Is OAuth 1 a problem or not?



  • Ok, using OAuth 1 at this day and age is kinda :wtf:, and not wanting to even add OAuth 2, which is much better supported everywhere is a :wtf: as well, but histerical raisins and shortage of manpower keep it in place for the time being.

    Now we are replacing some shitty old PHP front-end with a new one written in Angular. And since that runs client-side, it has to contain the client secret, which is needed to calculate the authenticating signatures, so the attacker can easily get it (because the application obviously has to be downloadable without logging in).

    Now does anybody know whether this only degrades the security to the same level of plain bearer token of OAuth 2 (the connection is TLS to keep the authorization token secret) or further?



  • See https://www.synopsys.com/blogs/software-security/oauth-2-0-vs-oauth-1-0/
    The client secret is needed anyway, but I don't think anybody considers the client secret a key that needs real protection. As far as I know the client id also defines which url the user is redirected to, so there isn't much an attacker can do with that client id/secret anyway (in the web flow that is, the mobile/desktop flow could be another matter).

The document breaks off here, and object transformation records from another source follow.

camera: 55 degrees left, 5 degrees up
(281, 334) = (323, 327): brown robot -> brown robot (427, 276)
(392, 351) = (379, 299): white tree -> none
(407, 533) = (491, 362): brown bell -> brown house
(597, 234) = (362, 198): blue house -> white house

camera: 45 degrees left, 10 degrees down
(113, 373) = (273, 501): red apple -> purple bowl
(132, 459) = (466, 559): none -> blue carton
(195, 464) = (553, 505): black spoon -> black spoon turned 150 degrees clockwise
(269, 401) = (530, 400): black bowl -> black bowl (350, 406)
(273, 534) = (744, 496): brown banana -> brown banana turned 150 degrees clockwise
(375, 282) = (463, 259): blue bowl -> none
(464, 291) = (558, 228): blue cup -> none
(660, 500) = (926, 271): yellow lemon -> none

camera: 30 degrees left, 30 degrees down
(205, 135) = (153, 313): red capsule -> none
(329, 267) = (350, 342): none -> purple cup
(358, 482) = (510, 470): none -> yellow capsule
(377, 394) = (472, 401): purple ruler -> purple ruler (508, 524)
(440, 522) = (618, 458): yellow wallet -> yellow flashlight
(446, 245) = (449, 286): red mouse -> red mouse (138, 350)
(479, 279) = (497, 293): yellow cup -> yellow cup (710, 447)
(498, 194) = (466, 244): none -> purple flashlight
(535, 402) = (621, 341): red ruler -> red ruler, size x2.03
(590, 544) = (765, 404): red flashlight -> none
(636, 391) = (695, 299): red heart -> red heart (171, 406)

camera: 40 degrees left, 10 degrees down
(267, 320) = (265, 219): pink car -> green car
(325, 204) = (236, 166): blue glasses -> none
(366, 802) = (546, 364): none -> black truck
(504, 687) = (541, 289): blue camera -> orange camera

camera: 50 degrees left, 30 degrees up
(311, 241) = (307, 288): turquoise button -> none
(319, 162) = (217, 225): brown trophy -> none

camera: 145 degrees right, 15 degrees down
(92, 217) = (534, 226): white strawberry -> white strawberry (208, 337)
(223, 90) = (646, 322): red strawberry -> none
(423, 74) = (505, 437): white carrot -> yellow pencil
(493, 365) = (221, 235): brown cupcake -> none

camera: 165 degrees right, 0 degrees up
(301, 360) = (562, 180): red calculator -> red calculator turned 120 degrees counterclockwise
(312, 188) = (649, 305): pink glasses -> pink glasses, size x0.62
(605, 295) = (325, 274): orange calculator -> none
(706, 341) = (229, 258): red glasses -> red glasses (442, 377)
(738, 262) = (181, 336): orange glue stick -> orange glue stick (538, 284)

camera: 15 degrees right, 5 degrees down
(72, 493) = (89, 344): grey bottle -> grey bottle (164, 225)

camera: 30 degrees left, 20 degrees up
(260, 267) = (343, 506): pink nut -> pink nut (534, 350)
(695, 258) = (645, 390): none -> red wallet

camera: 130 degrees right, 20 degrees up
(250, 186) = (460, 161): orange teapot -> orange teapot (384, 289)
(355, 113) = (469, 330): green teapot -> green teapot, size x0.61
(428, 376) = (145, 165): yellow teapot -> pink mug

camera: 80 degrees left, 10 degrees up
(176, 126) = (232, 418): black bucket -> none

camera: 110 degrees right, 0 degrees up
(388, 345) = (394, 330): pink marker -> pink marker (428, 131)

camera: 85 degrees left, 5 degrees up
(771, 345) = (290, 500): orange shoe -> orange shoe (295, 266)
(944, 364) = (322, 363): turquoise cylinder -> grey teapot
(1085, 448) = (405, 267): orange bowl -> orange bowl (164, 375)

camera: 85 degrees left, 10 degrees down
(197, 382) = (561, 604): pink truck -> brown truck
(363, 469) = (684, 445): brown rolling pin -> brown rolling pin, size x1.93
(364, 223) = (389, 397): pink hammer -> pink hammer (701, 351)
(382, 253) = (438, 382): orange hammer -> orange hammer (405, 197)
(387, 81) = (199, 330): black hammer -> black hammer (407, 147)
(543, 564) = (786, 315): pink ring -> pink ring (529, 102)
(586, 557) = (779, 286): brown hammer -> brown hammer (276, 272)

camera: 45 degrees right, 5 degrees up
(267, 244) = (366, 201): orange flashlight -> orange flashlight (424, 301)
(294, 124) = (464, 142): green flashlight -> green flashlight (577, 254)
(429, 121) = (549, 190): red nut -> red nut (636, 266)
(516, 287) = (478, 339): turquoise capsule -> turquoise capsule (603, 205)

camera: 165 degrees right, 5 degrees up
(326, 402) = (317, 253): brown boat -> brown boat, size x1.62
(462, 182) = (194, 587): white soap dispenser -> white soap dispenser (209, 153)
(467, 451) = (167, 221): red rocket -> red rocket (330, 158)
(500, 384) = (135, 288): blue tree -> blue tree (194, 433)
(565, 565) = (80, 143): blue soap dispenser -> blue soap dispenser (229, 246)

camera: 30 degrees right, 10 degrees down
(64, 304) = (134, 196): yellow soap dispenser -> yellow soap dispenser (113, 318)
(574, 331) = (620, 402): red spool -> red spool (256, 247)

  • @robo2 Thanks. Well, I read about the difference, but none of the comparisons I found went about much detail about client secret in public clients and comparison of that specifically to bearer tokens. It does seem to me that revealing the client secret just negates the signatures in the requests, which just makes it equivalent to OAuth 2 just sending the token as is, which is considered good enough by most as long as it is TLS. I just want to be sure there is no other use where it would be a bigger problem.